Cost: 5 credits per request

Request

curl -X POST https://www.webglean.com/v1/extract \
  -H "Authorization: Bearer wg_your_key" \
  -H "Content-Type: application/json" \
  -d '{
    "url": "https://news.ycombinator.com",
    "schema": {
      "stories": [{ "title": "string", "points": "number", "url": "string" }]
    },
    "prompt": "Extract the top stories from the page"
  }'

Body parameters

Parameter	Type	Default	Description
`url`	string	required	The URL to scrape and extract from
`schema`	object	required	JSON schema describing the structure you want
`prompt`	string	optional	Natural language instruction for the AI

Schema format

The schema is a plain JSON object describing the shape of data you want back.
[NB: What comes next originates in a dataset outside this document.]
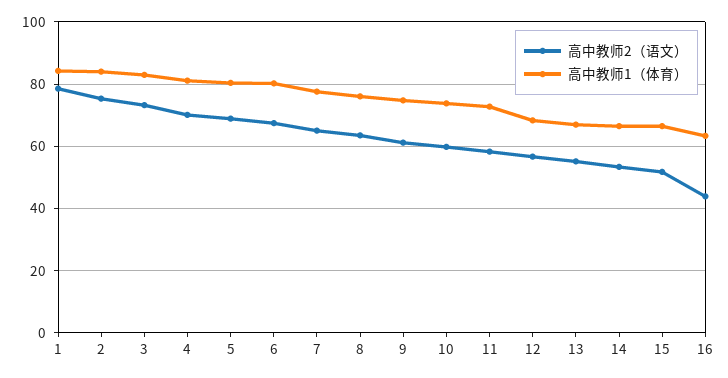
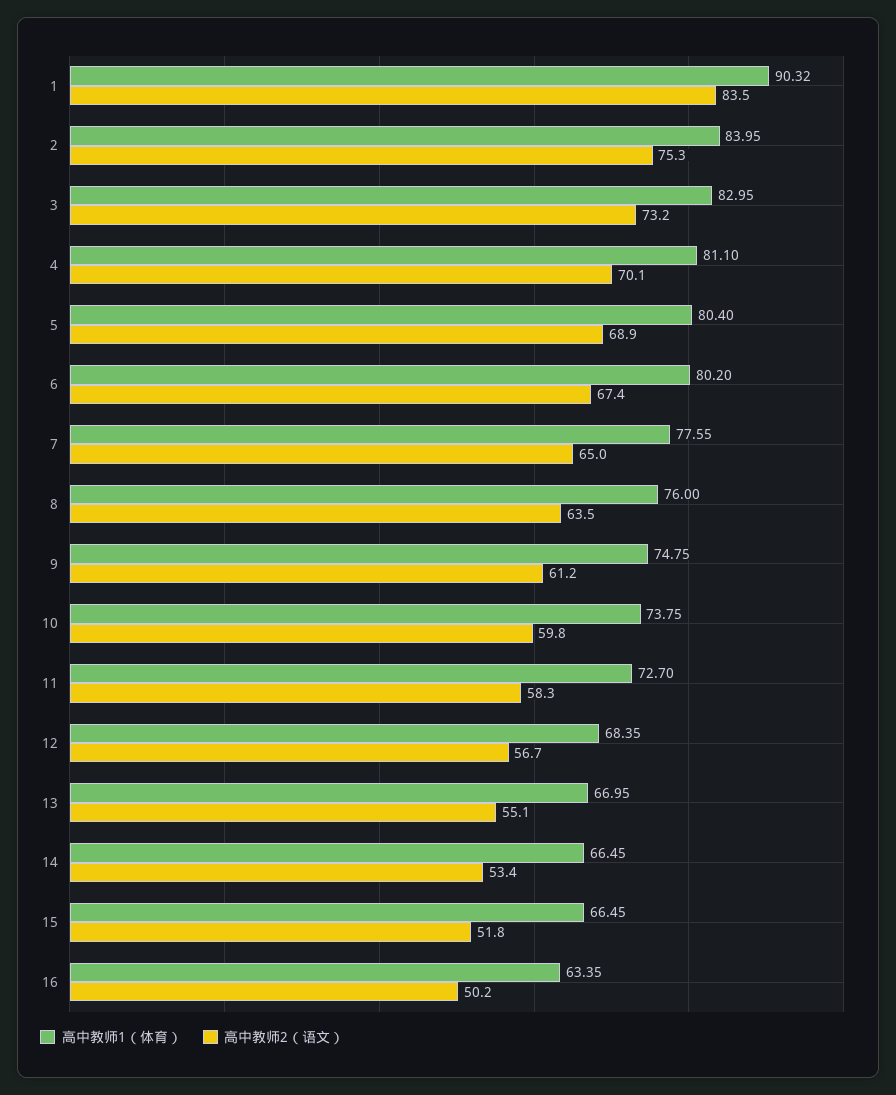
高中教师2（语文）, 1: 78 -> 83.5
高中教师1（体育）, 1: 84 -> 90.32
高中教师2（语文）, 16: 44 -> 50.2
Use primitive types as strings:

{
  "title": "string",
  "price": "number",
  "inStock": "boolean",
  "features": ["string"]
}

Response

{
  "success": true,
  "data": {
    "stories": [
      { "title": "Show HN: I built a web scraper", "points": 342, "url": "https://..." },
      { "title": "Ask HN: Best tools for AI pipelines?", "points": 218, "url": "https://..." }
    ]
  }
}

Use cases

Extract product prices, inventory, and descriptions from e-commerce pages
Pull contact info, bios, or job listings from company pages
Summarize article metadata (author, date, tags, word count)
Parse event details (name, date, location, ticket price)

Errors

Code	Reason
`401`	Invalid API key
`402`	Insufficient credits
`429`	Rate limit exceeded
`400`	Missing or invalid `url`, neither `schema` nor `prompt` provided, or the target domain doesn't exist
`504`	Extraction timed out — try again
`502`	The target site refused the connection, blocked automated access, or had an SSL error
`500`	Extraction failed for another reason